[Exercise] Please transcribe the lines below exactly, and leave every image behind.

[Supplied entries]

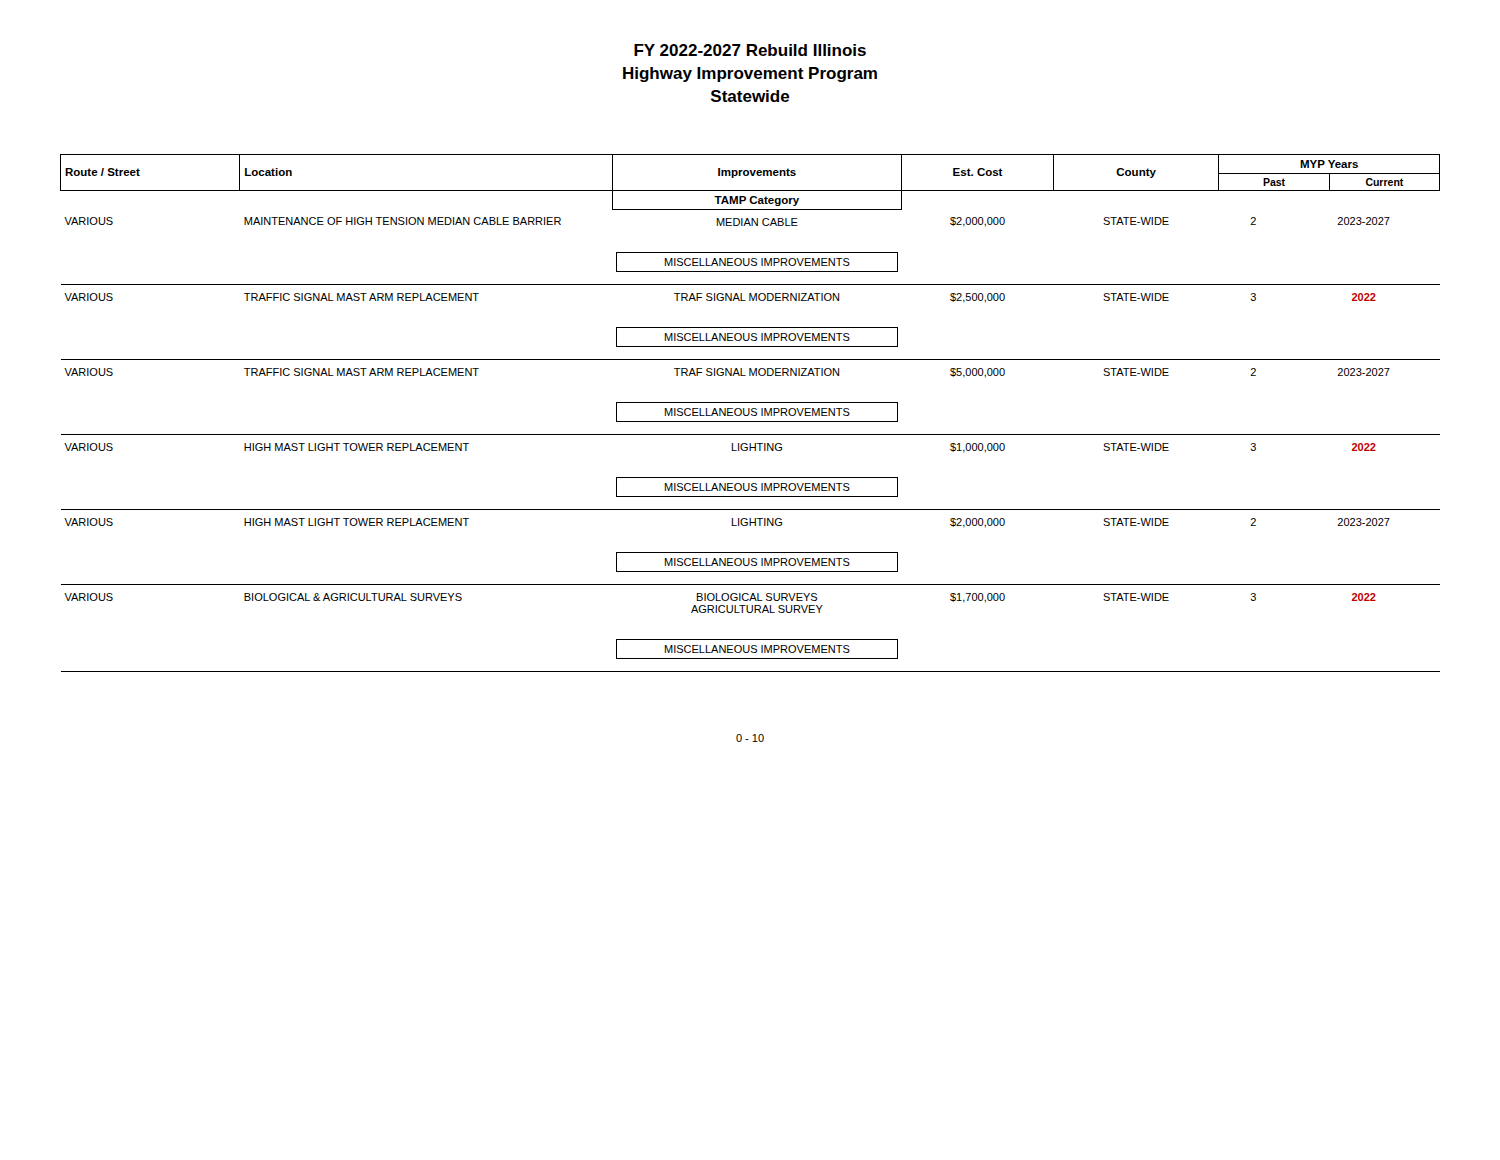FY 2022-2027 Rebuild Illinois
Highway Improvement Program
Statewide
| Route / Street | Location | Improvements | Est. Cost | County | MYP Years Past Current |
| --- | --- | --- | --- | --- | --- |
| | | TAMP Category | | | | |
| VARIOUS | MAINTENANCE OF HIGH TENSION MEDIAN CABLE BARRIER | MEDIAN CABLE | $2,000,000 | STATE-WIDE | 2 | 2023-2027 |
| | | MISCELLANEOUS IMPROVEMENTS | | | | |
| VARIOUS | TRAFFIC SIGNAL MAST ARM REPLACEMENT | TRAF SIGNAL MODERNIZATION | $2,500,000 | STATE-WIDE | 3 | 2022 |
| | | MISCELLANEOUS IMPROVEMENTS | | | | |
| VARIOUS | TRAFFIC SIGNAL MAST ARM REPLACEMENT | TRAF SIGNAL MODERNIZATION | $5,000,000 | STATE-WIDE | 2 | 2023-2027 |
| | | MISCELLANEOUS IMPROVEMENTS | | | | |
| VARIOUS | HIGH MAST LIGHT TOWER REPLACEMENT | LIGHTING | $1,000,000 | STATE-WIDE | 3 | 2022 |
| | | MISCELLANEOUS IMPROVEMENTS | | | | |
| VARIOUS | HIGH MAST LIGHT TOWER REPLACEMENT | LIGHTING | $2,000,000 | STATE-WIDE | 2 | 2023-2027 |
| | | MISCELLANEOUS IMPROVEMENTS | | | | |
| VARIOUS | BIOLOGICAL & AGRICULTURAL SURVEYS | BIOLOGICAL SURVEYS AGRICULTURAL SURVEY | $1,700,000 | STATE-WIDE | 3 | 2022 |
| | | MISCELLANEOUS IMPROVEMENTS | | | | |
0 - 10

[Your response]
FY 2022-2027 Rebuild Illinois
Highway Improvement Program
Statewide
| Route / Street | Location | Improvements | Est. Cost | County | MYP Years Past Current |
| --- | --- | --- | --- | --- | --- |
| | | TAMP Category | | | | |
| VARIOUS | MAINTENANCE OF HIGH TENSION MEDIAN CABLE BARRIER | MEDIAN CABLE | $2,000,000 | STATE-WIDE | 2 | 2023-2027 |
| | | MISCELLANEOUS IMPROVEMENTS | | | | |
| VARIOUS | TRAFFIC SIGNAL MAST ARM REPLACEMENT | TRAF SIGNAL MODERNIZATION | $2,500,000 | STATE-WIDE | 3 | 2022 |
| | | MISCELLANEOUS IMPROVEMENTS | | | | |
| VARIOUS | TRAFFIC SIGNAL MAST ARM REPLACEMENT | TRAF SIGNAL MODERNIZATION | $5,000,000 | STATE-WIDE | 2 | 2023-2027 |
| | | MISCELLANEOUS IMPROVEMENTS | | | | |
| VARIOUS | HIGH MAST LIGHT TOWER REPLACEMENT | LIGHTING | $1,000,000 | STATE-WIDE | 3 | 2022 |
| | | MISCELLANEOUS IMPROVEMENTS | | | | |
| VARIOUS | HIGH MAST LIGHT TOWER REPLACEMENT | LIGHTING | $2,000,000 | STATE-WIDE | 2 | 2023-2027 |
| | | MISCELLANEOUS IMPROVEMENTS | | | | |
| VARIOUS | BIOLOGICAL & AGRICULTURAL SURVEYS | BIOLOGICAL SURVEYS AGRICULTURAL SURVEY | $1,700,000 | STATE-WIDE | 3 | 2022 |
| | | MISCELLANEOUS IMPROVEMENTS | | | | |
0 - 10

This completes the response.